Recently it was reported that the FDA sent a letter to a mobile app developer, Biosense Technologies Private Ltd., informing them that their app product, the uChek Urine analyzer, potentially required FDA clearance as a medical device. The FDA is still planning to release final guidance on clearance requirements for the 40,000 medical apps that are out there. But what about 3D printed medical devices?
First, let’s ask: What’s a medical device according to the FDA?
- “an instrument, apparatus, implement, machine, contrivance, implant, in vitro reagent, or other similar or related article, including a component part, or accessory which is:
- recognized in the official National Formulary, or the United States Pharmacopoeia, or any supplement to them,
- intended for use in the diagnosis of disease or other conditions, or in the cure, mitigation, treatment, or prevention of disease, in man or other animals, or
- intended to affect the structure or any function of the body of man or other animals, and which does not achieve its primary intended purposes through chemical action within or on the body of man or other animals and which is not dependent upon being metabolized for the achievement of any of its primary intended purposes.” (emphasis added)
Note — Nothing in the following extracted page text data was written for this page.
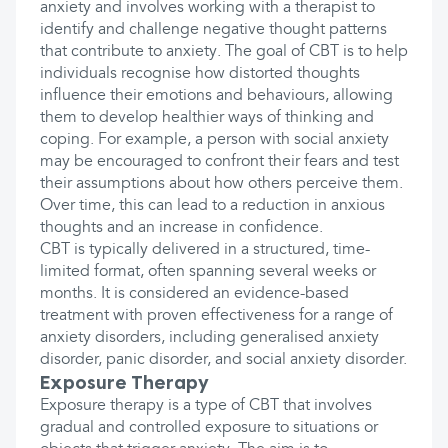
anxiety and involves working with a therapist to
identify and challenge negative thought patterns
that contribute to anxiety. The goal of CBT is to help
individuals recognise how distorted thoughts
influence their emotions and behaviours, allowing
them to develop healthier ways of thinking and
coping. For example, a person with social anxiety
may be encouraged to confront their fears and test
their assumptions about how others perceive them.
Over time, this can lead to a reduction in anxious
thoughts and an increase in confidence.
CBT is typically delivered in a structured, time-
limited format, often spanning several weeks or
months. It is considered an evidence-based
treatment with proven effectiveness for a range of
anxiety disorders, including generalised anxiety
disorder, panic disorder, and social anxiety disorder.
Exposure Therapy
Exposure therapy is a type of CBT that involves
gradual and controlled exposure to situations or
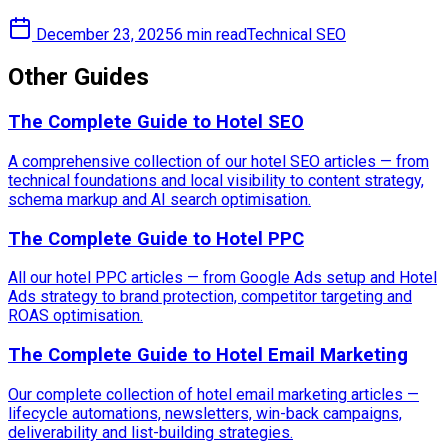
December 23, 2025
6 min read
Technical SEO
Other Guides
The Complete Guide to Hotel SEO
A comprehensive collection of our hotel SEO articles — from
technical foundations and local visibility to content strategy,
schema markup and AI search optimisation.
The Complete Guide to Hotel PPC
All our hotel PPC articles — from Google Ads setup and Hotel
Ads strategy to brand protection, competitor targeting and
ROAS optimisation.
The Complete Guide to Hotel Email Marketing
Our complete collection of hotel email marketing articles —
lifecycle automations, newsletters, win-back campaigns,
deliverability and list-building strategies.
According to the FDA even a simple tongue depressor can be a medical device, so it seems to me at least likely that a 3D printed object such as a prosthetic, implant or, yes, tongue depressor could fall within this definition. And if such a printed object is labeled, promoted or used as such, then it may require FDA clearance. Here’s a 3D printable prosthetic finger available right now on Thingiverse that may or may not qualify as a medical device. So how and when will health agencies start to regulate individuals putting medical device designs on sites like Thingiverse, and people printing and using them at home?